*Work instruction*.
Retype the entries word for word, from their start through the line holding "2G独显/23.8英寸", inclusive. Leave the pictures out of your answer.

===== Data shown

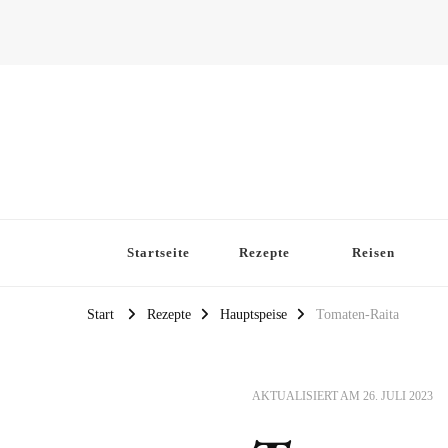
Startseite
Rezepte
Reisen
Start
Rezepte
Hauptspeise
Tomaten-Raita
AKTUALISIERT AM
26. JULI 2023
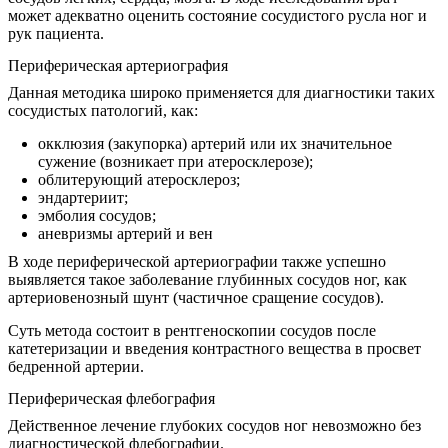
может адекватно оценить состояние сосудистого русла ног и
рук пациента.
Периферическая артериография
Данная методика широко применяется для диагностики таких
сосудистых патологий, как:
окклюзия (закупорка) артерий или их значительное
сужение (возникает при атеросклерозе);
облитерующий атеросклероз;
эндартериит;
эмболия сосудов;
аневризмы артерий и вен
В ходе периферической артериографии также успешно
выявляется такое заболевание глубинных сосудов ног, как
артериовенозный шунт (частичное сращение сосудов).
Суть метода состоит в рентгеноскопии сосудов после
катетеризации и введения контрастного вещества в просвет
бедренной артерии.
Периферическая флебография
Действенное лечение глубоких сосудов ног невозможно без
диагностической флебографии.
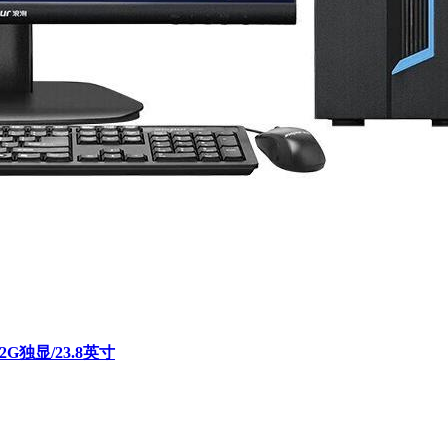
2G独显/23.8英寸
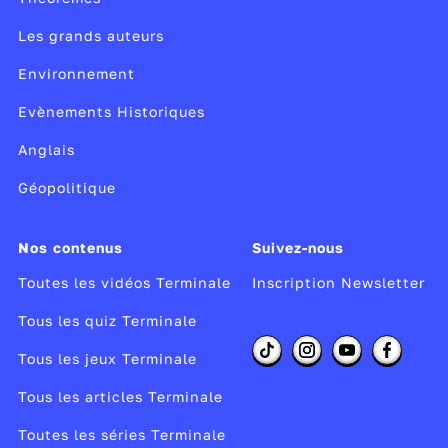
Les grands auteurs
Environnement
Evènements Historiques
Anglais
Géopolitique
Nos contenus
Suivez-nous
Toutes les vidéos Terminale
Inscription Newsletter
Tous les quiz Terminale
Tous les jeux Terminale
Tous les articles Terminale
Toutes les séries Terminale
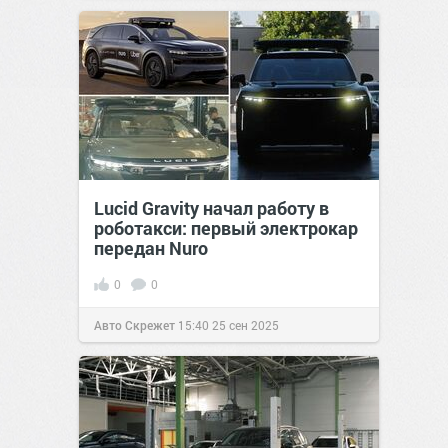
Lucid Gravity начал работу в
роботакси: первый электрокар
передан Nuro
0
0
Авто Скрежет
15:40
25 сен 2025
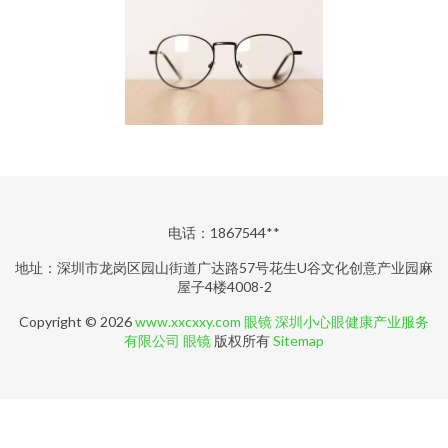
电话：1867544**
地址：深圳市龙岗区园山街道广达路57号花生U谷文化创意产业园麻
屋子4楼4008-2
Copyright © 2026
www.xxcxxy.com
眼镜
深圳小心眼健康产业服务
有限公司
眼镜
版权所有
Sitemap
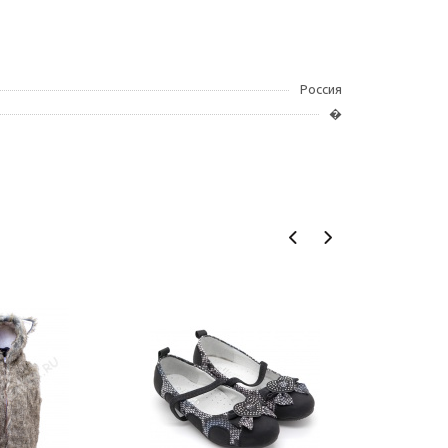
Россия
�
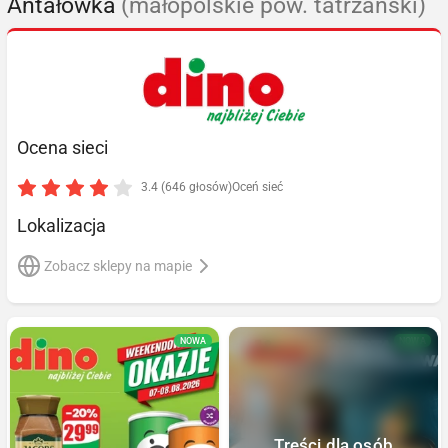
Antałówka
(małopolskie pow. tatrzański)
Ocena sieci
3.4 (646 głosów)
Oceń sieć
Lokalizacja
Zobacz sklepy na mapie
NOWA
NOWA
Treści dla osób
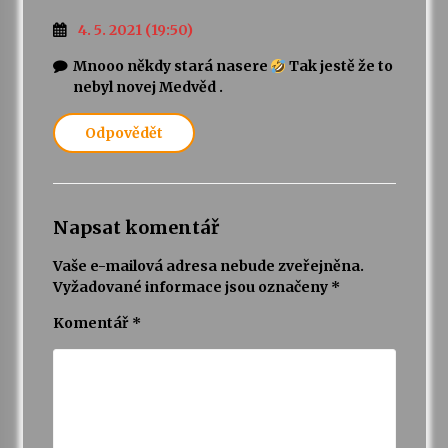
4. 5. 2021 (19:50)
Mnooo někdy stará nasere
Tak jestě že to
nebyl novej Medvěd .
Odpovědět
Napsat komentář
Vaše e-mailová adresa nebude zveřejněna.
Vyžadované informace jsou označeny
*
Komentář
*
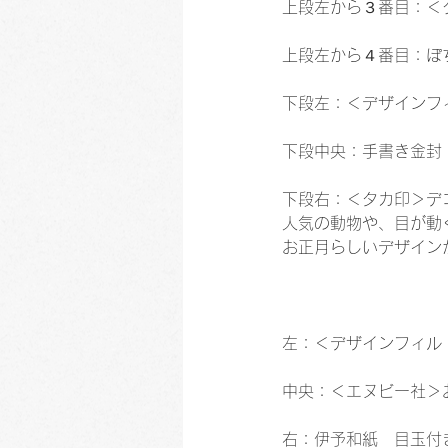
上段左から３番目：＜
上段左から４番目：ぽ
下段左：＜デザインフ
下段中央：手書き金封
下段右：＜タカ印＞デ
人気の動物や、目が動
お正月らしいデザイン
左：＜デザインフィル
中央：＜エヌビー社＞
右：伊予和紙　目玉付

==========

*Result of the exercise*.
Startseite
Rezepte
Reisen
Start
Rezepte
Hauptspeise
Tomaten-Raita
AKTUALISIERT AM
26. JULI 2023
может адекватно оценить состояние сосудистого русла ног и
рук пациента.
Периферическая артериография
Данная методика широко применяется для диагностики таких
сосудистых патологий, как:
окклюзия (закупорка) артерий или их значительное
сужение (возникает при атеросклерозе);
облитерующий атеросклероз;
эндартериит;
эмболия сосудов;
аневризмы артерий и вен
В ходе периферической артериографии также успешно
выявляется такое заболевание глубинных сосудов ног, как
артериовенозный шунт (частичное сращение сосудов).
Суть метода состоит в рентгеноскопии сосудов после
катетеризации и введения контрастного вещества в просвет
бедренной артерии.
Периферическая флебография
Действенное лечение глубоких сосудов ног невозможно без
диагностической флебографии.
2G独显/23.8英寸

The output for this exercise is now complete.